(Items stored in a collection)

----

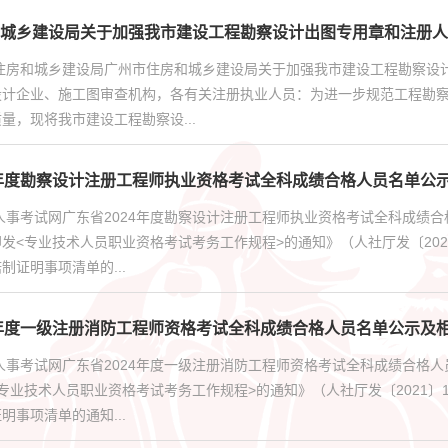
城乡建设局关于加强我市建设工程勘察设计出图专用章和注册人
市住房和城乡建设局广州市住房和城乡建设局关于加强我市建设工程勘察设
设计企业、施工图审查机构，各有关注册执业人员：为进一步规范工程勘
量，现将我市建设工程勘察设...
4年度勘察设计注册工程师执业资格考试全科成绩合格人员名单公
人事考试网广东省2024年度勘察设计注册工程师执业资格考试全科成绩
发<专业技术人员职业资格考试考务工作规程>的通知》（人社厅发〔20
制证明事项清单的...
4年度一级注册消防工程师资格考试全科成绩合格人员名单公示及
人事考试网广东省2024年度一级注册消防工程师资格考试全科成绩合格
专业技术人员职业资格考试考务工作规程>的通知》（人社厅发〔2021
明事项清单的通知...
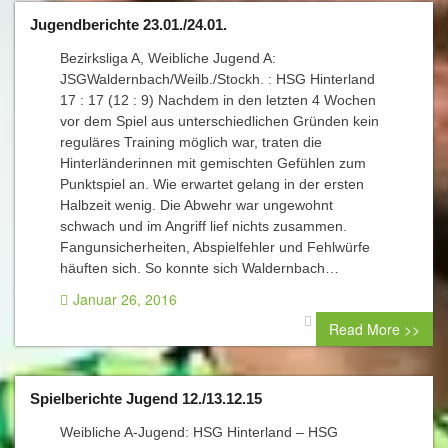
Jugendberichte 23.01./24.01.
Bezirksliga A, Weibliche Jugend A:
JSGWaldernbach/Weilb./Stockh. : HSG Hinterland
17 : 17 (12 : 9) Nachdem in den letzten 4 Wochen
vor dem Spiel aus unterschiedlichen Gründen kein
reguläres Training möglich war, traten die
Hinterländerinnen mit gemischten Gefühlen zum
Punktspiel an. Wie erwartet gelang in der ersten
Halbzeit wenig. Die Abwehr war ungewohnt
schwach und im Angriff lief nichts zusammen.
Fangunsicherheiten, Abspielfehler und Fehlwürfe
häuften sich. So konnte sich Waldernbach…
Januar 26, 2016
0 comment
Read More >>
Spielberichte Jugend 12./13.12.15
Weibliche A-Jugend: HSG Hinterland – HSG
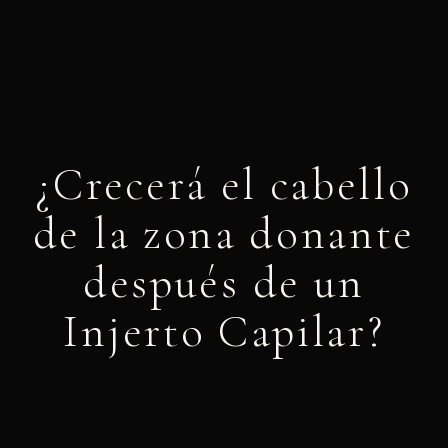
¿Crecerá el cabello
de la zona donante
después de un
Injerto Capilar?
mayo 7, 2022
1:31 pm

----

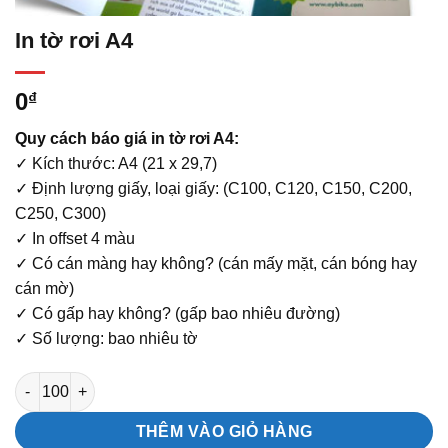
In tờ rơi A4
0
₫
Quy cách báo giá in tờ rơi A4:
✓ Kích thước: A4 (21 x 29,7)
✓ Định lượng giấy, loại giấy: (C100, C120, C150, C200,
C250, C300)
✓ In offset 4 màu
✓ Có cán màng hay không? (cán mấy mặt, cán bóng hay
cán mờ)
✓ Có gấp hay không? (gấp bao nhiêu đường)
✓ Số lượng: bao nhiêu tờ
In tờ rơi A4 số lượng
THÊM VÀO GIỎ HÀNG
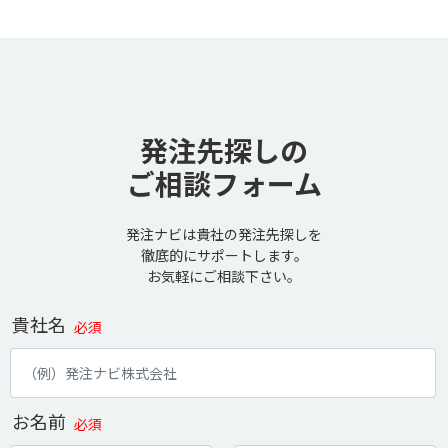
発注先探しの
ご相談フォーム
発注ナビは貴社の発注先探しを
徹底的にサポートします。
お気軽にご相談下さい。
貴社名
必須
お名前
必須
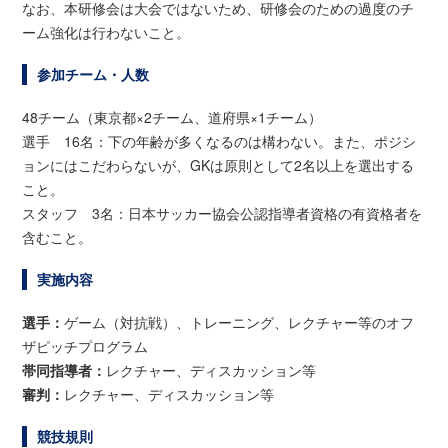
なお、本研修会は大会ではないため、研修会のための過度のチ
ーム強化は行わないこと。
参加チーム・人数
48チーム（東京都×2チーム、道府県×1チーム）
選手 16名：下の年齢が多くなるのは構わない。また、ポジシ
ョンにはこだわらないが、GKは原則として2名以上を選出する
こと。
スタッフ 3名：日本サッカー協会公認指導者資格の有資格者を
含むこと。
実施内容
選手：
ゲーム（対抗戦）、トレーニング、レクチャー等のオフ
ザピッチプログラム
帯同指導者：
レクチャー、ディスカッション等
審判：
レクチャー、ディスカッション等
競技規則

----

**ASSIGNED TASK:**
Quote word for word the lines in the records from the line containing "城乡建设局关于加强我市建设工程勘察设计出图专用章和注册人" to the line containing "明事项清单的通知...", with both of those lines included.

**PROBLEM SOLUTION:**
城乡建设局关于加强我市建设工程勘察设计出图专用章和注册人
市住房和城乡建设局广州市住房和城乡建设局关于加强我市建设工程勘察设
设计企业、施工图审查机构，各有关注册执业人员：为进一步规范工程勘
量，现将我市建设工程勘察设...
4年度勘察设计注册工程师执业资格考试全科成绩合格人员名单公
人事考试网广东省2024年度勘察设计注册工程师执业资格考试全科成绩
发<专业技术人员职业资格考试考务工作规程>的通知》（人社厅发〔20
制证明事项清单的...
4年度一级注册消防工程师资格考试全科成绩合格人员名单公示及
人事考试网广东省2024年度一级注册消防工程师资格考试全科成绩合格
专业技术人员职业资格考试考务工作规程>的通知》（人社厅发〔2021
明事项清单的通知...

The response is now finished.